### PAGE TEXT:
Amazon SageMaker Debugger - Using built-in rule¶

Amazon SageMaker is managed platform to build, train and host maching learning models. Amazon SageMaker Debugger is a new feature which offers the capability to debug machine learning models during training by identifying and detecting problems with the models in near real-time.

In this notebook you’ll be looking at how to use a SageMaker provided built in rule during a TensorFlow training job.

How does Amazon SageMaker Debugger work?¶

Amazon SageMaker Debugger lets you go beyond just looking at scalars like losses and accuracies during training and gives you full visibility into all tensors ‘flowing through the graph’ during training. Furthermore, it helps you monitor your training in near real-time using rules and provides you alerts, once it has detected inconsistency in training flow.

Concepts¶

Tensors: These represent the state of the training network at intermediate points during its execution
Debug Hook: Hook is the construct with which Amazon SageMaker Debugger looks into the training process and captures the tensors requested at the desired step intervals
Rule: A logical construct, implemented as Python code, which helps analyze the tensors captured by the hook and report anomalies, if at all

With these concepts in mind, let’s understand the overall flow of things that Amazon SageMaker Debugger uses to orchestrate debugging

Saving tensors during training¶

The tensors captured by the debug hook are stored in the S3 location specified by you. There are two ways you can configure Amazon SageMaker Debugger to save tensors:

With no changes to your training script¶

If you use one of Amazon SageMaker provided Deep Learning Containers for 1.15, then you don’t need to make any changes to your training script for the tensors to be stored. Amazon SageMaker Debugger will use the configuration you provide through Amazon SageMaker SDK’s Tensorflow Estimator when creating your job to save the tensors in the fashion you specify. You can review the script we are going to use at src/mnist_zerocodechange.py. You will note that this is an untouched TensorFlow script which uses the tf.estimator interface. Please note that Amazon SageMaker Debugger only supports tf.keras, tf.Estimator and tf.MonitoredSession interfaces. Full description of support is available at Amazon SageMaker Debugger with TensorFlow

Orchestrating your script to store tensors¶

For other containers, you need to make couple of lines of changes to your training script. The Amazon SageMaker Debugger exposes a library smdebug which allows you to capture these tensors and save them for analysis. It’s highly customizable and allows to save the specific tensors you want at different frequencies and possibly with other configurations. Refer DeveloperGuide for details on how to use the Debugger library with your choice of framework in your training script. Here we have an example script orchestrated at src/mnist_byoc. You also need to ensure that your container has the smdebug library installed.

### DATA UNDER STUDY:
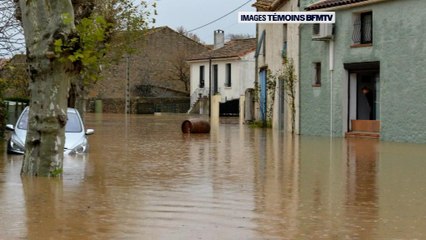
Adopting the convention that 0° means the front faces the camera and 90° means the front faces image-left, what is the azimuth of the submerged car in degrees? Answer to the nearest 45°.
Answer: approximately 0°

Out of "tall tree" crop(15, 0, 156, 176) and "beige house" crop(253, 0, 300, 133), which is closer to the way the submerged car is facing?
the tall tree

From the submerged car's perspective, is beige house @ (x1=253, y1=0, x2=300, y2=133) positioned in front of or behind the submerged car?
behind

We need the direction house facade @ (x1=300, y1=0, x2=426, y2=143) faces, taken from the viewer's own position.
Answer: facing the viewer and to the left of the viewer

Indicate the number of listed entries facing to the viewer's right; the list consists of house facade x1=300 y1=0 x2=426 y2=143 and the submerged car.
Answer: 0

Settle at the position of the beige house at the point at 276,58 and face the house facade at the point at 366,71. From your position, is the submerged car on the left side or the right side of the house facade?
right

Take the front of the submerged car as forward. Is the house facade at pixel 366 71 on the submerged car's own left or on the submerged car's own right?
on the submerged car's own left

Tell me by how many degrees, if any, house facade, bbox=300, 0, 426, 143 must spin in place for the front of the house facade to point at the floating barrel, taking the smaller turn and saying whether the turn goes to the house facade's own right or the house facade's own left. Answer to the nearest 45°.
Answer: approximately 45° to the house facade's own right

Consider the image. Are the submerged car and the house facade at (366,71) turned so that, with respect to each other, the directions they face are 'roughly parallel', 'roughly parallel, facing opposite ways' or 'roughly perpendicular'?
roughly perpendicular

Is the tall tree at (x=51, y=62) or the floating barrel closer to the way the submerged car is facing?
the tall tree

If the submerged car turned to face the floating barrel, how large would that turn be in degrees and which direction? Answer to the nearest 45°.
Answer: approximately 135° to its left
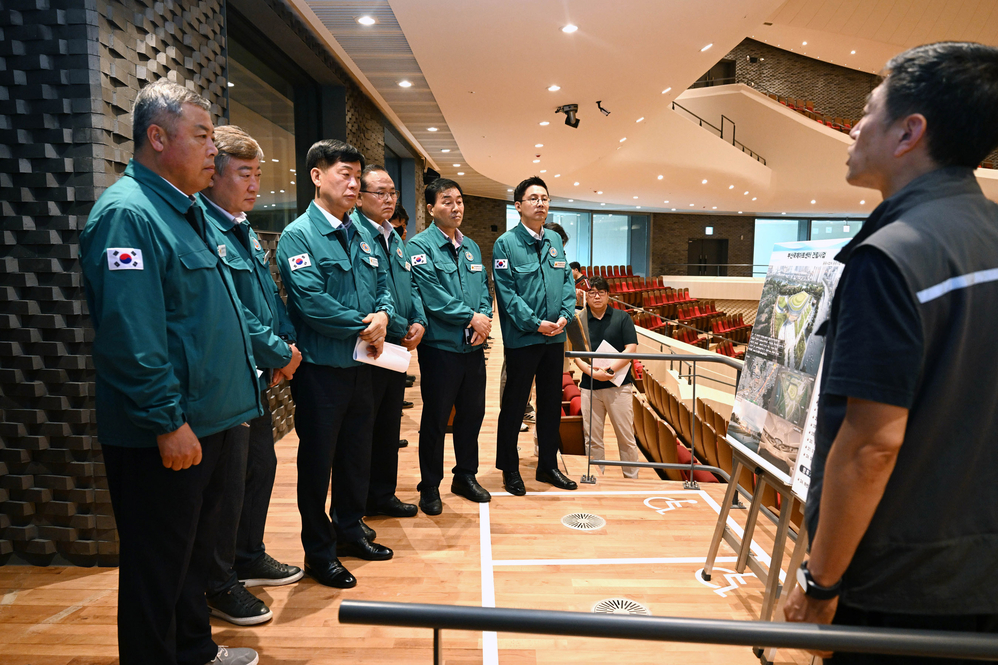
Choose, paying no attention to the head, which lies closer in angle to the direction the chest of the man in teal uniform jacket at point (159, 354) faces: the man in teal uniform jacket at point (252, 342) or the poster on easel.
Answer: the poster on easel

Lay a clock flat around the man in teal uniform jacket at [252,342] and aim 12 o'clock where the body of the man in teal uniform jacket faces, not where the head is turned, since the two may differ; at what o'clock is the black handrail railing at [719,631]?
The black handrail railing is roughly at 1 o'clock from the man in teal uniform jacket.

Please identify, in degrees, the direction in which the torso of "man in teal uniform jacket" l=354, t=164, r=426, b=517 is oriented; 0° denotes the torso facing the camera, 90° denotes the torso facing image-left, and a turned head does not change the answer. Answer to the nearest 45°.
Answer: approximately 315°

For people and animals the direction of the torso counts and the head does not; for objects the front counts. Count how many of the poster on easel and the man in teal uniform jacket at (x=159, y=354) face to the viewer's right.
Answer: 1

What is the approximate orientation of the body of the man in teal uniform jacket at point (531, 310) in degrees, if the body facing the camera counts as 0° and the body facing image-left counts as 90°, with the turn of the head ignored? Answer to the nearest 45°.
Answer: approximately 315°

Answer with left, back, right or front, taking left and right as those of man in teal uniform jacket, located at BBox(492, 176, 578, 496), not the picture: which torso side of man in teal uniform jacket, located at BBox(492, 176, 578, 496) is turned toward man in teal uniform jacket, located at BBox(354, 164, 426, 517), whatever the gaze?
right

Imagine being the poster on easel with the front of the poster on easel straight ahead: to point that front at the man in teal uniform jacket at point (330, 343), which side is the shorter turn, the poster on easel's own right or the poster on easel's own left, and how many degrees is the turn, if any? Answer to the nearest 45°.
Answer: approximately 45° to the poster on easel's own right

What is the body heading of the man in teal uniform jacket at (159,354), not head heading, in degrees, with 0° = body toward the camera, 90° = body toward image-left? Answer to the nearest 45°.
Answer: approximately 270°

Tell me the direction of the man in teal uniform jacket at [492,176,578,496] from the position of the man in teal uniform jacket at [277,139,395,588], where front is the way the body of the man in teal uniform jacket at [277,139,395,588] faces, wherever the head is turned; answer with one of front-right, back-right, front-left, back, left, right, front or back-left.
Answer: left

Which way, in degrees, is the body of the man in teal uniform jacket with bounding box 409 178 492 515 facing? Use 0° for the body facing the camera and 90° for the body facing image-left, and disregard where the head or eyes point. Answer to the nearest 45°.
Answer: approximately 315°

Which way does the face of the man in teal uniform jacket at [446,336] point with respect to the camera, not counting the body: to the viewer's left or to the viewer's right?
to the viewer's right

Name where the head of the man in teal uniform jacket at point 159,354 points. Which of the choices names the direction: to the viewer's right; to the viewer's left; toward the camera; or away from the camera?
to the viewer's right
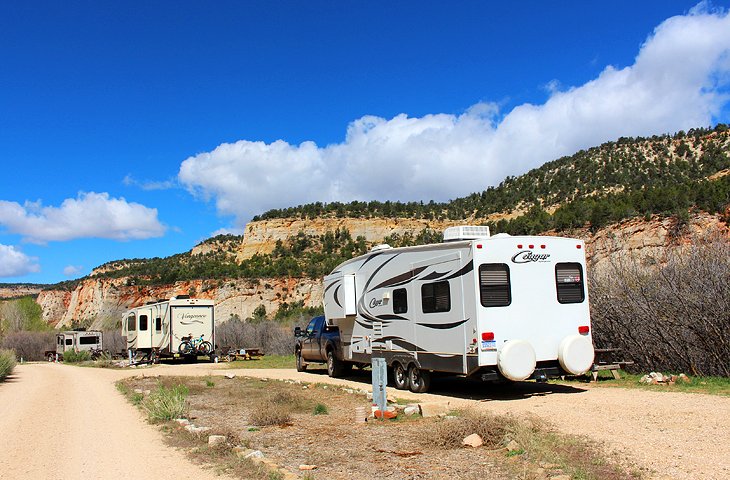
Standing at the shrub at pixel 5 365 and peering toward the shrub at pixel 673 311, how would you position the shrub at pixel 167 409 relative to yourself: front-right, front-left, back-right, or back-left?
front-right

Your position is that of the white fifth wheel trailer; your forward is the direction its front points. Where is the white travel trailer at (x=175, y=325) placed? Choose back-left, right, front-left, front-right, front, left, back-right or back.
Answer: front

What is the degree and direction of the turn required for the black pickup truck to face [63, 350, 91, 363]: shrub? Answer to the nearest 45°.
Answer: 0° — it already faces it

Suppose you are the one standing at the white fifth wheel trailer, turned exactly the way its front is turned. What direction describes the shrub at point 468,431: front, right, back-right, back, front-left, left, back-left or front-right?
back-left

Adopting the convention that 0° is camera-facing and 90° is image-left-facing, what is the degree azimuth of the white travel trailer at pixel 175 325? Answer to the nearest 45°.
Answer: approximately 135°

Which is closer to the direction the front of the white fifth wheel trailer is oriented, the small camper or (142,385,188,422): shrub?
the small camper

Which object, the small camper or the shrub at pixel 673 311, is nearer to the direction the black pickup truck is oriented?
the small camper

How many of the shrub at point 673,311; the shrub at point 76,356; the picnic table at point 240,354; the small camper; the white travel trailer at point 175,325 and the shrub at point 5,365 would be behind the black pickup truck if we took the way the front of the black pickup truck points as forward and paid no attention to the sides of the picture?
1

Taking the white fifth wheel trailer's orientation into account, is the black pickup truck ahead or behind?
ahead

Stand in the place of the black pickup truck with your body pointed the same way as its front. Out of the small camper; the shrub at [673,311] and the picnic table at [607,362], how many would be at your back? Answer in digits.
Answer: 2

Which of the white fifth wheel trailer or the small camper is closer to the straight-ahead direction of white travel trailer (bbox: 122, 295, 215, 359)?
the small camper

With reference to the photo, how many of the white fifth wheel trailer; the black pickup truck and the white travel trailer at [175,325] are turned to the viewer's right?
0

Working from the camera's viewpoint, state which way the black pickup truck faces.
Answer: facing away from the viewer and to the left of the viewer

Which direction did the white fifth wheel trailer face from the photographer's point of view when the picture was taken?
facing away from the viewer and to the left of the viewer

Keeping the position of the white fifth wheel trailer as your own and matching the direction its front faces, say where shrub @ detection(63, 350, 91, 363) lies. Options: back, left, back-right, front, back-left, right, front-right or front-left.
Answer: front

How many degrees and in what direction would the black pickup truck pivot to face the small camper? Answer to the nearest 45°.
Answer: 0° — it already faces it

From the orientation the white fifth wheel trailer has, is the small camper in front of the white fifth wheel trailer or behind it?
in front
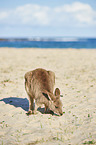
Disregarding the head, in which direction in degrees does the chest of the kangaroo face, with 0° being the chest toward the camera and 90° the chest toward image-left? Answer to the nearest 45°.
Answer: approximately 315°
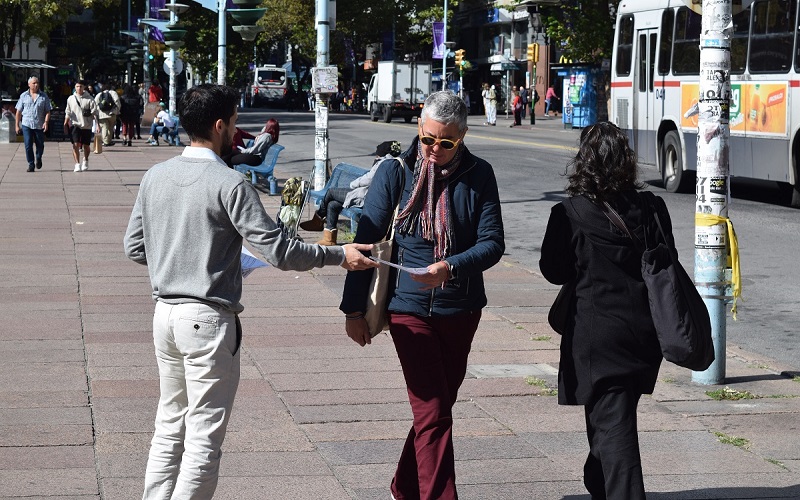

### ACTIVITY 1:
Using the SageMaker Debugger page, answer yes or no for each statement and quote the deciding words. (a) Debugger supports the tf.keras, tf.Estimator and tf.MonitoredSession interfaces. (b) The user specifies the S3 location where captured tensors are stored. (c) Containers other than the provided Deep Learning Containers need no changes to the training script.
### ACTIVITY 2:
Write out the SageMaker Debugger page word for word from "Amazon SageMaker Debugger - Using" to "in near real-time.".

### RESPONSE BOX 1:
(a) Yes: "Amazon SageMaker Debugger only supports tf.keras, tf.Estimator and tf.MonitoredSession interfaces"
(b) Yes: "The tensors captured by the debug hook are stored in the S3 location specified by you."
(c) No: "For other containers, you need to make couple of lines of changes to your training script."

### RESPONSE BOX 2:
Amazon SageMaker Debugger - Using built-in rule¶

Amazon SageMaker is managed platform to build, train and host maching learning models. Amazon SageMaker Debugger is a new feature which offers the capability to debug machine learning models during training by identifying and detecting problems with the models in near real-time.